PROBLEM DETAILS: Only the lines from the one bearing "Figure 10. Numerically" through the end of the listing belong in your response, restated word for word and without pictures.

RECORDS:
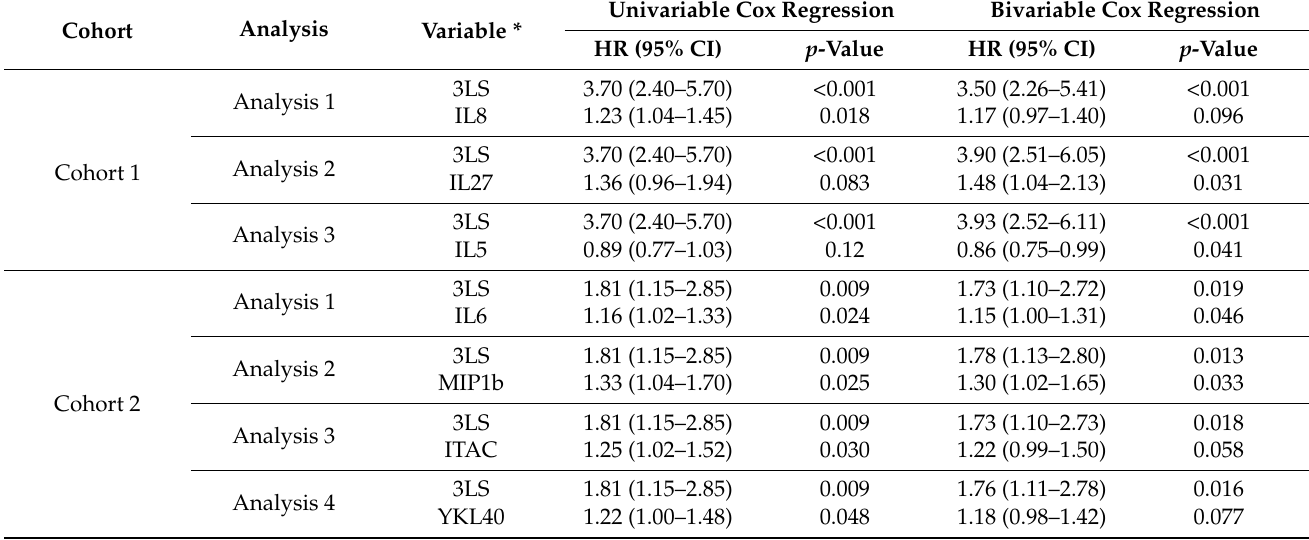
Table 2. Bivariable cox regression of the poor prognostic 3-lipid signature (3LS) with cytokines.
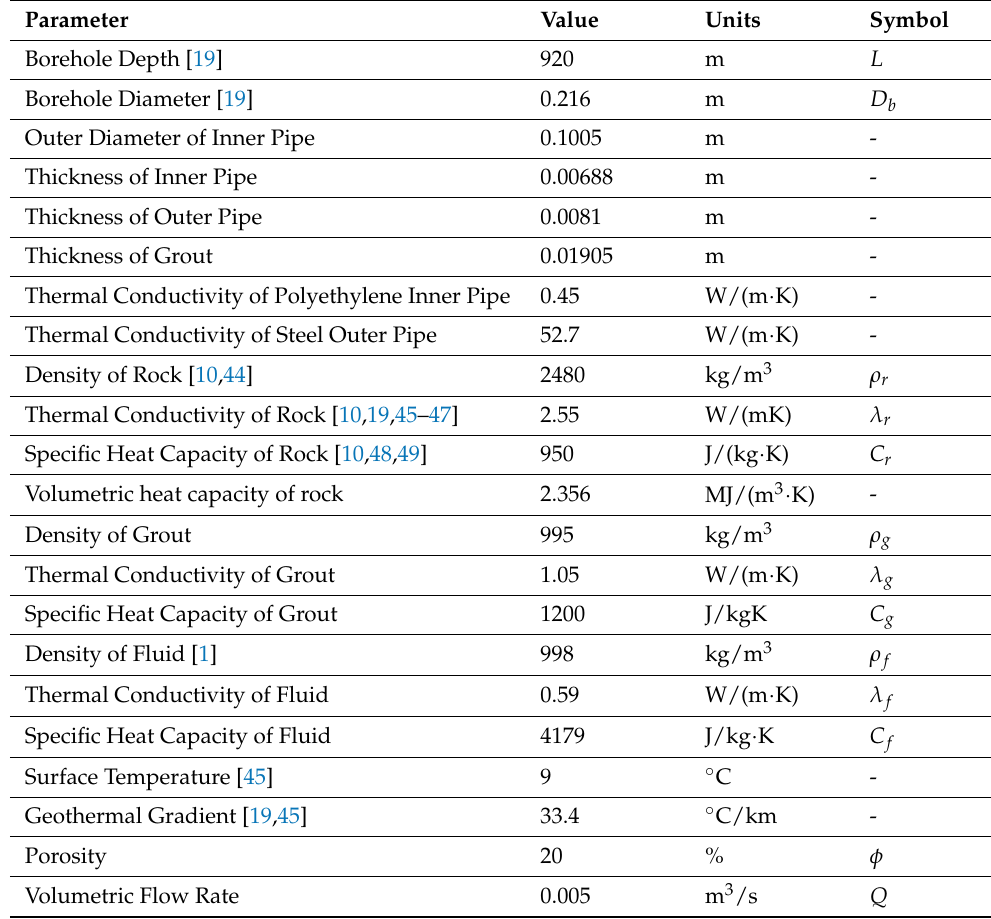
Table 1. Thermo-physical parameters of the model. Model parameters are either taken from the literature, assumed unpublished values (compiled by [42,43]), calculated values or given as the most likely value. Note the inner pipe is the coaxial pipe and the outer pipe is the casing. The real nature of the casing situation is notably more complex than that modelled. The thermal properties of the rock in the subsurface are taken as the weighted average from Kolo et al. [10].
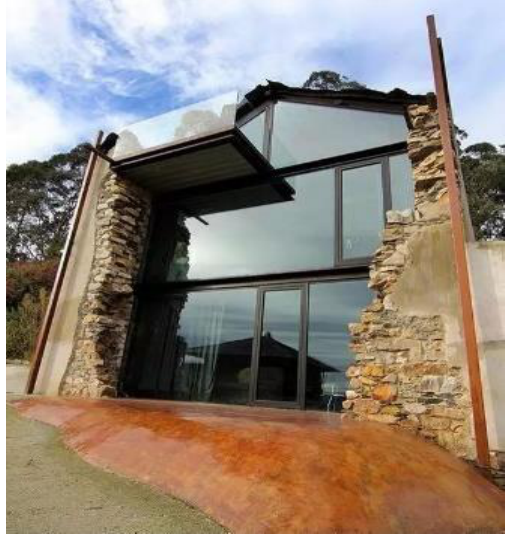
Figure 25. Comparison of the new and the old (source: [51]).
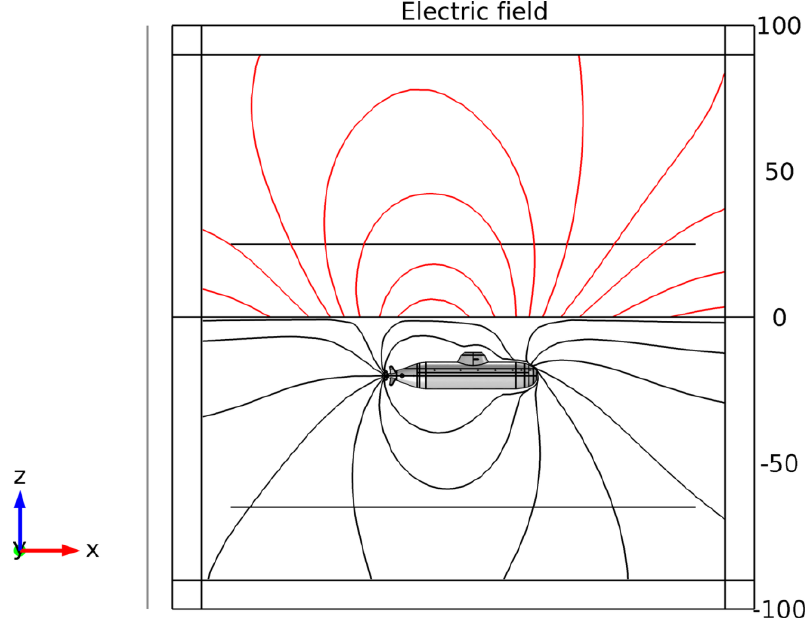
Figure 10. Numerically simulated electric field lines for a submarine model. The distance between the field lines does not represent the electric field strength, because the seeding points for the field lines were set manually.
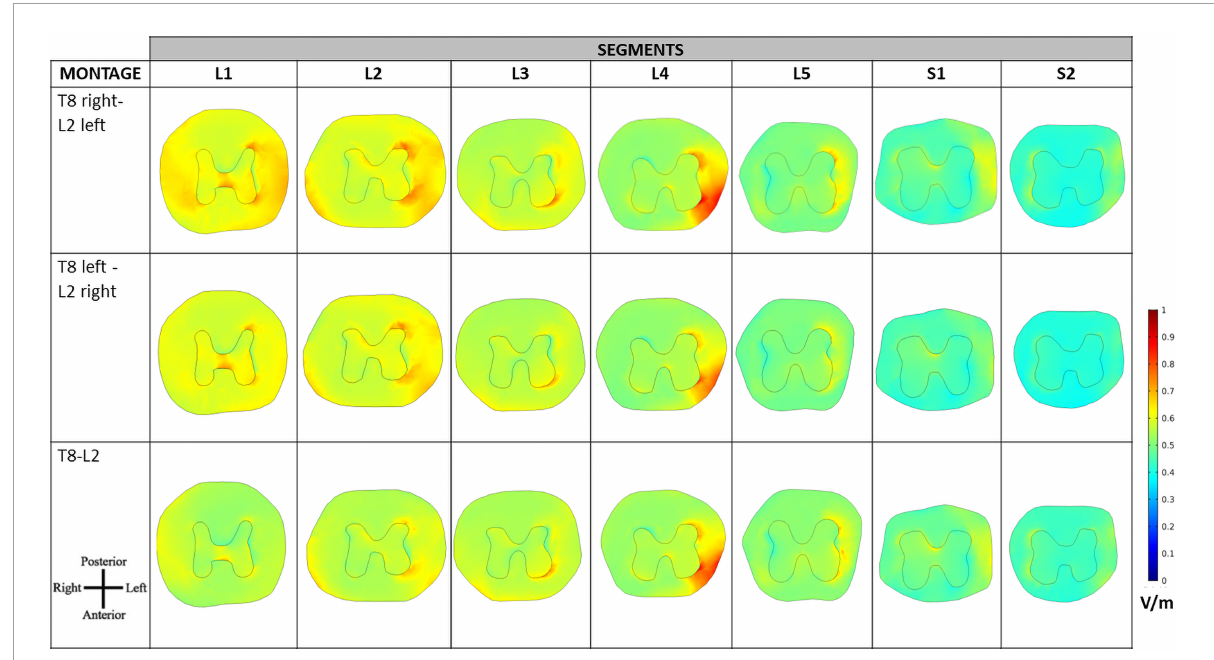
FIGURE5 Electric field (E-field) magnitude distribution in transverse slices of the spinal cord (SC). The orientation of the slices is represented in the bottom left corner and color scale in V/m is represented on the right.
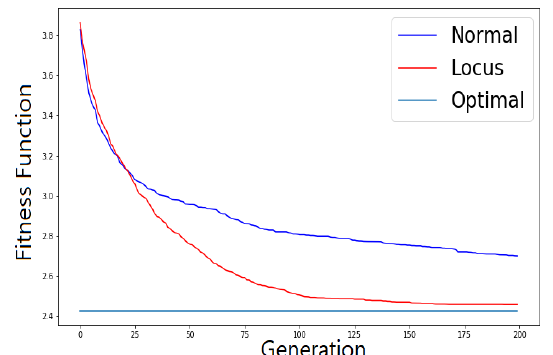
Figure 9. This Figure depicts TSP Problem with 10 cities manifesting the speed and the ability of our approach to nearly reach the optimal solution in comparison with the traditional approach. All the experiments have been conducted with 200 population size, 200 generations and 0.5 mutation rate. The optimal solution has been obtained using brute force algorithm. The experiments were repeated 100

RESPONSE TO THE EXERCISE:
Figure 10. Numerically simulated electric field lines for a submarine model. The distance between the field lines does not represent the electric field strength, because the seeding points for the field lines were set manually.
FIGURE5 Electric field (E-field) magnitude distribution in transverse slices of the spinal cord (SC). The orientation of the slices is represented in the bottom left corner and color scale in V/m is represented on the right.
Figure 9. This Figure depicts TSP Problem with 10 cities manifesting the speed and the ability of our approach to nearly reach the optimal solution in comparison with the traditional approach. All the experiments have been conducted with 200 population size, 200 generations and 0.5 mutation rate. The optimal solution has been obtained using brute force algorithm. The experiments were repeated 100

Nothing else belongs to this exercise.